Zudem verspricht das neue System eine einfache und intuitive Handhabung. Bei richtiger Implementierung sollte das Ersetzen von Passwörtern selbst für bestehende Konten sehr einfach sein, und die versprochene Unterstützung auf Betriebssystemebene in Smartphones erfordert nicht einmal die Installation einer App. Sie müssen lediglich die gewünschte Seite öffnen, Ihre Kennung eingeben und die Anfrage auf Ihrem Smartphone bestätigen. Et voila!
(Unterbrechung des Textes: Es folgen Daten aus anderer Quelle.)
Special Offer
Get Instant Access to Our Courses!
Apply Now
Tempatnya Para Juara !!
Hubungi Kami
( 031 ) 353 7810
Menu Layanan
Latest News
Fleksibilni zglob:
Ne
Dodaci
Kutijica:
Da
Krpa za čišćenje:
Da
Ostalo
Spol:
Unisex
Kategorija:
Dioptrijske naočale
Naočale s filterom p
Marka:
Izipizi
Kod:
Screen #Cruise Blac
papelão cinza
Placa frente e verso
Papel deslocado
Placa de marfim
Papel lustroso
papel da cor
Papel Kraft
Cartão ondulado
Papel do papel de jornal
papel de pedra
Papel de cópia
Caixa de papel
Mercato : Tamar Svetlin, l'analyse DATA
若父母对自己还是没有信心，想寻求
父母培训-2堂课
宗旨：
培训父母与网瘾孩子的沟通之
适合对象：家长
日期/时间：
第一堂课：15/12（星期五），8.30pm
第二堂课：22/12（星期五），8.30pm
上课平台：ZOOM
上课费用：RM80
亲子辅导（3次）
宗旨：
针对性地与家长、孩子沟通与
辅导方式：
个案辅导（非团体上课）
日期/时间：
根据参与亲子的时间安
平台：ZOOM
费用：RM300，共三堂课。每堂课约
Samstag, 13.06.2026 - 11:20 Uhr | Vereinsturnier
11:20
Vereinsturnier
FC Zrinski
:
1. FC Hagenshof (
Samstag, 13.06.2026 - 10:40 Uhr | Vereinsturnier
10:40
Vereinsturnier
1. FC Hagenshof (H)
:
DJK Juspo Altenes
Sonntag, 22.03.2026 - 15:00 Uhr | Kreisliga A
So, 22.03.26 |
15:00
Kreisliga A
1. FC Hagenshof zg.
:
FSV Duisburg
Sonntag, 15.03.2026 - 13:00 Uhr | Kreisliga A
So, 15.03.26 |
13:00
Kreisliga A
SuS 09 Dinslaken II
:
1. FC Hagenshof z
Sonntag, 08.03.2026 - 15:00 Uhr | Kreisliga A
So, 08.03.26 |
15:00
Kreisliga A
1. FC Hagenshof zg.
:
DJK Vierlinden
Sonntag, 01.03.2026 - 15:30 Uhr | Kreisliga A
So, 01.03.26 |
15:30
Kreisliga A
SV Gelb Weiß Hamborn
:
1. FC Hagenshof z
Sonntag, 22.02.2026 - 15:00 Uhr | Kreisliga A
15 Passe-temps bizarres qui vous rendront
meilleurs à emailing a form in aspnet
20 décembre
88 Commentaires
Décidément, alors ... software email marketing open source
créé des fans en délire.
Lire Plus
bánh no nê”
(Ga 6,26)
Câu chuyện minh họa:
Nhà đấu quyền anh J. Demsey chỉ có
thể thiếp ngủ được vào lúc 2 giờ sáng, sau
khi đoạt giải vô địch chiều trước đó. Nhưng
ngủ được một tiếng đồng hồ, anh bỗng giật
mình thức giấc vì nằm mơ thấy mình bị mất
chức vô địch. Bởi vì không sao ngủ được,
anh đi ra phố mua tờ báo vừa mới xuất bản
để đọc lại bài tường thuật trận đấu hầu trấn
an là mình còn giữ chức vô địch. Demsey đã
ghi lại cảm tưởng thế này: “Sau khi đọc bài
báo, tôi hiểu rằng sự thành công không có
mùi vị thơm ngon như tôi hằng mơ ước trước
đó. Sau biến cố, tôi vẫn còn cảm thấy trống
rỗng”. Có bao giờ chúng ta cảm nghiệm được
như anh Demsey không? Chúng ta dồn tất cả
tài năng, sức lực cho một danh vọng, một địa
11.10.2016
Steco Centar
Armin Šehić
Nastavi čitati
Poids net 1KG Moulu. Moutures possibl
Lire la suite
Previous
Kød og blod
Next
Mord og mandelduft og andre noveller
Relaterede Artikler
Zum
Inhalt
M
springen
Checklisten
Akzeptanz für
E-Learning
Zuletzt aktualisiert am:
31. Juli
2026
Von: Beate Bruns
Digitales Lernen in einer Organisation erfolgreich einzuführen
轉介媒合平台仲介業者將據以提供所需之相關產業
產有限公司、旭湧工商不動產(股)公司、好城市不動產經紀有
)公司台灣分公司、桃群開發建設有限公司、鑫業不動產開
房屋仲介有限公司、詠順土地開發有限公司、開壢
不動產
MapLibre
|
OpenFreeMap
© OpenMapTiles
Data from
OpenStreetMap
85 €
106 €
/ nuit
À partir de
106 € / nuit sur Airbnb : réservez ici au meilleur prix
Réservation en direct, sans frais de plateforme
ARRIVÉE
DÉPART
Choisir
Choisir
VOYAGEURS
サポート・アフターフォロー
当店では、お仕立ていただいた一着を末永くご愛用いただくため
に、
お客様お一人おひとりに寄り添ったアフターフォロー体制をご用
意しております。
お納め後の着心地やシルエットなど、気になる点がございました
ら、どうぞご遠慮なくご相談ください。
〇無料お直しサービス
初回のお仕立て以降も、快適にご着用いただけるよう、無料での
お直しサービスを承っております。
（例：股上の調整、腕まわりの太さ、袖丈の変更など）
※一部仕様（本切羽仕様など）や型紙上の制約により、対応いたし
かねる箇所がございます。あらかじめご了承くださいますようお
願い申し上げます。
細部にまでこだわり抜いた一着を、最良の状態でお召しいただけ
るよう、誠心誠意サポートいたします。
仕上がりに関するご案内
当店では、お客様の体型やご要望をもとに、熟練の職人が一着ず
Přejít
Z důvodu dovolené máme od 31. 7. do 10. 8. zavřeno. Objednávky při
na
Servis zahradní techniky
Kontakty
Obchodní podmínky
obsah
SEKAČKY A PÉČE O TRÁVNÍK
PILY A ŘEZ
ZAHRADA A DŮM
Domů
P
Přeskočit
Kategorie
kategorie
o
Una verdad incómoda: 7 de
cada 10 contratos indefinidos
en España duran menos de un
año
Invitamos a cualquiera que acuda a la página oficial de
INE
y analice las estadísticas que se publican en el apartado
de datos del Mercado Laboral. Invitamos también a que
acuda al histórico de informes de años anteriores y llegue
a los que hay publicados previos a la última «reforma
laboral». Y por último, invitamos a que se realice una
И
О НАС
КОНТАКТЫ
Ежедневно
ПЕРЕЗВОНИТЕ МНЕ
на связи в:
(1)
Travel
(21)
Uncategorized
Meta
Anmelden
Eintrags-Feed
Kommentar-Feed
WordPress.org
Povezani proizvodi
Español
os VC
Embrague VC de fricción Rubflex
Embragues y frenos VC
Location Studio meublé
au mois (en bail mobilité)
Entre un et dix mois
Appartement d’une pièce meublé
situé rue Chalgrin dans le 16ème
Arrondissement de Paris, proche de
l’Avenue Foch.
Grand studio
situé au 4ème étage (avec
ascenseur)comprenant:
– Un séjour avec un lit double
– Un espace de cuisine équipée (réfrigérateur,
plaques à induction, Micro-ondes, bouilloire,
Probleme, die auch ohne Passwörter bestehen bleiben
Viele werden sich jetzt vermutlich folgende Frage stellen: Was passiert, wenn jemand mein Smartphone in die Hände bekommt und die Anmeldung für alle meine Konten genehmigt? Die Antwort ist ganz einfach: In einem realistischen Sicherheitsmodell gibt es keine bombensicheren Lösungen. Alles kann gehackt werden – die Frage ist nur, welche Ressourcen der Kriminelle bereit ist, dafür auszugeben. Denn selbst wenn Sie Ihre 128-stelligen aleatorischen Passwörter ausschließlich in Ihrem Kopf speichern, können selbst solche Kennwörter mit bewährten Methoden aus Ihnen herausgekitzelt werden.
Es wird sicher Versuche geben, einzelne Smartphones zu hacken, um Zugang zu Konten zu erhalten. Aber solche Hacks werden individuell sein und sehr wahrscheinlich nur auf hochkarätige Objekte abzielen. Wenn es um den Massenmarkt geht – also reale alltägliche Bedrohungen – ist der Diebstahl von Passwörtern um Längen weiter verbreitet als der Diebstahl von Smartphones und die Nutzung ihrer digitalen Inhalte. Und genau dieses Problem soll die neue Technologie lösen.
In diesem Zusammenhang möchten wir noch einmal daran erinnern, dass ähnliche Zweifel auch über die Masseneinführung biometrischer Daten geäußert wurden. Damals waren viele Leute ähnlich besorgt, dass jemand ihren Fingerabdruck stehlen und ihr Smartphone entsperren könnte. Troy Hunt, Schöpfer von HaveIBeenPwned, schrieb letztes Jahr einen ganzen Artikel zu einem verwandten Thema: In einem realistischen Sicherheitsmodell ist Biometrie stärker als Passwörter.
Der neue Standard ermöglicht es, das Authentifizierungssystem von einem Gerät auf ein anderes zu übertragen. Am einfachsten geht das, wenn Sie zwei Geräte besitzen – zum Beispiel ein altes und ein neues Smartphone. Wenn das alte Handy verloren geht, müssen Sie zweifellos eine Art Backup-Methode verwenden, um Ihre Identität erneut nachweisen zu können. Um welche Backup-Methode es sich dabei handelt, ist allerdings noch unklar.
Abschließend lohnt es sich, die Frage zu stellen, ob das neue System Nutzer nicht abhängiger von der Funktionalität ihrer Google- bzw. Apple-Konten macht. Führt die Sperrung eines Google-Kontos generell zum Verlust des Zugriffs auf alle Online-Ressourcen?
Eine vielversprechende Zukunft
Selbst Skeptiker müssen sich eingestehen, dass eine passwortlose Zukunft deutlich mehr verspricht als die aktuelle Kennwort-Methode. Das in die Jahre gekommene Passwortkonzept bedarf seit langem einer Überarbeitung. Der passwortfreie Standard von FIDO verspricht viel Positives, obwohl einiges letztendlich von Google, Apple, Microsoft und Co. abhängt. Gehen die Entwickler jedoch den richtigen Weg, wird unser digitales Leben ein Stück weit einfacher und sicherer. Das dies nicht über Nacht geschieht ist selbstverständlich: Denn Passwörter sind im heutigen Internet so tief verwurzelt, dass es viele Jahre dauern wird, sie vollständig aus unserem Leben zu verbannen – selbst mit einem neuen, verbesserten System.